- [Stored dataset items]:

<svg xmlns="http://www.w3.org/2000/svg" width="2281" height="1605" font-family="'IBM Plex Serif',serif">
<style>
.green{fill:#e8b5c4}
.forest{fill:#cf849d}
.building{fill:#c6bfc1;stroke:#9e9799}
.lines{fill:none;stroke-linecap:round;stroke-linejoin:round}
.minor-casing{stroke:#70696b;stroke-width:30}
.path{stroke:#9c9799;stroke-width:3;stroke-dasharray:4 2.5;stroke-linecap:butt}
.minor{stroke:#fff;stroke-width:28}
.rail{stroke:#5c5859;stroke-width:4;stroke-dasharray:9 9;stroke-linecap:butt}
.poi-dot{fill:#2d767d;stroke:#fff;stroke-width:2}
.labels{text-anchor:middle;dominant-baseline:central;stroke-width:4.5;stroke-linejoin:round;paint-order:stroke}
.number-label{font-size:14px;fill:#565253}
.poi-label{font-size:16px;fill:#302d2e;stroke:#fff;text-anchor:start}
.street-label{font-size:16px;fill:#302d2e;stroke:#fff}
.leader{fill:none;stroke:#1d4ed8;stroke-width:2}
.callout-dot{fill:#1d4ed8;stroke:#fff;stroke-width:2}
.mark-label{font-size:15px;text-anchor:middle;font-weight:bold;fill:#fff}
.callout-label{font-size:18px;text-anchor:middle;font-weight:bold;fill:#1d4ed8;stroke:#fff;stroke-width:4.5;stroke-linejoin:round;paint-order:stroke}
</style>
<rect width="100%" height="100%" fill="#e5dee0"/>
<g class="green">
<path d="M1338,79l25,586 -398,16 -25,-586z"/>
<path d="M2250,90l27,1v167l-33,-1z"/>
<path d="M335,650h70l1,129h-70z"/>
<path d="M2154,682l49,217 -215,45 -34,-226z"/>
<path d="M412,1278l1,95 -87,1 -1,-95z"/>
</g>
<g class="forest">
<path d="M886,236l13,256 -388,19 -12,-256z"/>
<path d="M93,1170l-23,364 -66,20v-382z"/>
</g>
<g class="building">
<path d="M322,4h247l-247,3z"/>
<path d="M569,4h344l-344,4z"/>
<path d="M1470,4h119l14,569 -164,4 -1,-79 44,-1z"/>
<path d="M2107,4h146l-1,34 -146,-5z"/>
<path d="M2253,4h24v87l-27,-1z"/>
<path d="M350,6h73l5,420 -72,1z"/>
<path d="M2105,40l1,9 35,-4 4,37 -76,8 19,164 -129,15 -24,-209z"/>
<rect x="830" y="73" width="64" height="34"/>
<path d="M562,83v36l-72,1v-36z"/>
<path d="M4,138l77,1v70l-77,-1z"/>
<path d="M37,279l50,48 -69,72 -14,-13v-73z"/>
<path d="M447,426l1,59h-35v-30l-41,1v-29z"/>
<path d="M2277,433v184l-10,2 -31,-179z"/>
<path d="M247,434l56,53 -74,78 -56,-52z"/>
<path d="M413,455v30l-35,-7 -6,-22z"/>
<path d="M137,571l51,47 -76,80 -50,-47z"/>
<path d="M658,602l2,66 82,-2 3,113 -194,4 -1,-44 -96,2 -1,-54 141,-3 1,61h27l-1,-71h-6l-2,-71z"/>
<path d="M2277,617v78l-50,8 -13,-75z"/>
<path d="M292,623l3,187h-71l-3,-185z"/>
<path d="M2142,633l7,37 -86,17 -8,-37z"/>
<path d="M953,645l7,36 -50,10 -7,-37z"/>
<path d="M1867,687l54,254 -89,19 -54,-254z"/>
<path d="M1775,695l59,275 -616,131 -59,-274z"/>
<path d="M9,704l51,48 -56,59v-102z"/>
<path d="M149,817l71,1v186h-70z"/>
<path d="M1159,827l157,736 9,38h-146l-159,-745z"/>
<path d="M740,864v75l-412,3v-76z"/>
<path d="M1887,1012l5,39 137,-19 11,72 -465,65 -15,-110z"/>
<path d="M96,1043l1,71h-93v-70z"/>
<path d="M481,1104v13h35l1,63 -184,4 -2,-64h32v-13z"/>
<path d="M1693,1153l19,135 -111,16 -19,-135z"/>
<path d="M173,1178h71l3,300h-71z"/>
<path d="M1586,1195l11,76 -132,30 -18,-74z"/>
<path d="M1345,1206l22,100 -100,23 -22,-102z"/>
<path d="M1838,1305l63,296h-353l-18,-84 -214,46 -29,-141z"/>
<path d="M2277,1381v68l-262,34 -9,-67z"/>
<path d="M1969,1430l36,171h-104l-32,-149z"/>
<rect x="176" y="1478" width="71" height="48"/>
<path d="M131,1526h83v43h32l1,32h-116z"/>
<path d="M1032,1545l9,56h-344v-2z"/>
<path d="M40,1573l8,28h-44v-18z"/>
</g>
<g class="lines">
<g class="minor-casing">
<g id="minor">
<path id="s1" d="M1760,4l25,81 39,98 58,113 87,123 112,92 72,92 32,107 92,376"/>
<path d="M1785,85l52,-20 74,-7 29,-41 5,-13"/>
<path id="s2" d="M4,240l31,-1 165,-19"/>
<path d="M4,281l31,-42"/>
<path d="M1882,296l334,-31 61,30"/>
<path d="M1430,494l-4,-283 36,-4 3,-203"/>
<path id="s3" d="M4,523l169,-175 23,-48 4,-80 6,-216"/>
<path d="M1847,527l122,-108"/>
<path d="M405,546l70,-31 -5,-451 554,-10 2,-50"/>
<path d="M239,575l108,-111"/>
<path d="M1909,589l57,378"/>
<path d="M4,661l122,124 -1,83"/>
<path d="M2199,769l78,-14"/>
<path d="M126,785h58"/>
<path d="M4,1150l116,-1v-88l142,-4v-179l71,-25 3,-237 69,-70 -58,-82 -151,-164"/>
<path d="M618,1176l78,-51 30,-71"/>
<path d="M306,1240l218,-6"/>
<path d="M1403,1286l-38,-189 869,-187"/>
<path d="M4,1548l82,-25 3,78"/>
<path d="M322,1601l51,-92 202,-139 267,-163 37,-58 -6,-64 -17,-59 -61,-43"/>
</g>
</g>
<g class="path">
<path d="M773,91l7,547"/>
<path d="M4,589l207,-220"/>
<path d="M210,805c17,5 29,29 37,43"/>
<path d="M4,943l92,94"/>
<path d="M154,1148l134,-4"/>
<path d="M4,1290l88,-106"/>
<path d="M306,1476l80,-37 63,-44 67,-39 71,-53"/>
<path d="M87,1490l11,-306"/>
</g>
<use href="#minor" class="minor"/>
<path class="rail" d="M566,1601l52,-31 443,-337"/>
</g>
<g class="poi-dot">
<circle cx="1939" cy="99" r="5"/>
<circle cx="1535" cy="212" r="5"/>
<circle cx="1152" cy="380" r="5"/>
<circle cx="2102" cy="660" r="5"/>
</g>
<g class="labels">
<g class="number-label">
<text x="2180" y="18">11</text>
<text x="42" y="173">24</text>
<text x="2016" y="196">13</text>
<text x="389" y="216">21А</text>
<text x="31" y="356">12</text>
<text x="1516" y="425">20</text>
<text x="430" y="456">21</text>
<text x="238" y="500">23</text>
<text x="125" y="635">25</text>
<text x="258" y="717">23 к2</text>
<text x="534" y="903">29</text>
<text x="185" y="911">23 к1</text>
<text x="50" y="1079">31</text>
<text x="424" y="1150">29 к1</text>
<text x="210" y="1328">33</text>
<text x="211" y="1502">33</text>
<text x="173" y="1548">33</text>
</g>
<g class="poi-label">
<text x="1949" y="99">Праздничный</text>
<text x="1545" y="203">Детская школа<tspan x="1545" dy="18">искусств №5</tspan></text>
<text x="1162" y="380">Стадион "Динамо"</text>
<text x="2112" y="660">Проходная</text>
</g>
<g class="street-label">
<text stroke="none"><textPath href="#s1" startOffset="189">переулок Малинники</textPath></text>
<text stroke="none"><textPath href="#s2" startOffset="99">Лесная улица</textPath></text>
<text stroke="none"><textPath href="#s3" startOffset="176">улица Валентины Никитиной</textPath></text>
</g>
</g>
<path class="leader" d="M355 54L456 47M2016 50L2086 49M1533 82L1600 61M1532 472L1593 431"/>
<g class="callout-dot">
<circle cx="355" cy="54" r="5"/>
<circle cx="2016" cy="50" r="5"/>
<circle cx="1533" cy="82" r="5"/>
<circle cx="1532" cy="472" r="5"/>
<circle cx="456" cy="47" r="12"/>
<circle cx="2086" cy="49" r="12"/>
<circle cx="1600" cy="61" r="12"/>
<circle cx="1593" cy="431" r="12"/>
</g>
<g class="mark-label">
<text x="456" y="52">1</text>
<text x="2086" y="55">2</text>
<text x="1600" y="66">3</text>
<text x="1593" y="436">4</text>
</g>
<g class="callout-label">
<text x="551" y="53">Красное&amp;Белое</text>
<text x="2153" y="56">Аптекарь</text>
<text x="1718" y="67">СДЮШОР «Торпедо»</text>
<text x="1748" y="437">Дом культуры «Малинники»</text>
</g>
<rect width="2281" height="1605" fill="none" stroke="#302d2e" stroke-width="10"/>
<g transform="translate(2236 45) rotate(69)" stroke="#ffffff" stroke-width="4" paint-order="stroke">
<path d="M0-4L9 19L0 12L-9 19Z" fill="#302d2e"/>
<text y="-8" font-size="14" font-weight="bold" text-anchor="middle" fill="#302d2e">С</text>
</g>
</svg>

- [INSTRUCTIONS TO FOLLOW]: Count lines, not occurrences. State how many lines of the entries contain the word "startOffset", and add nothing.

- [RESULT OF THE EXERCISE]: 3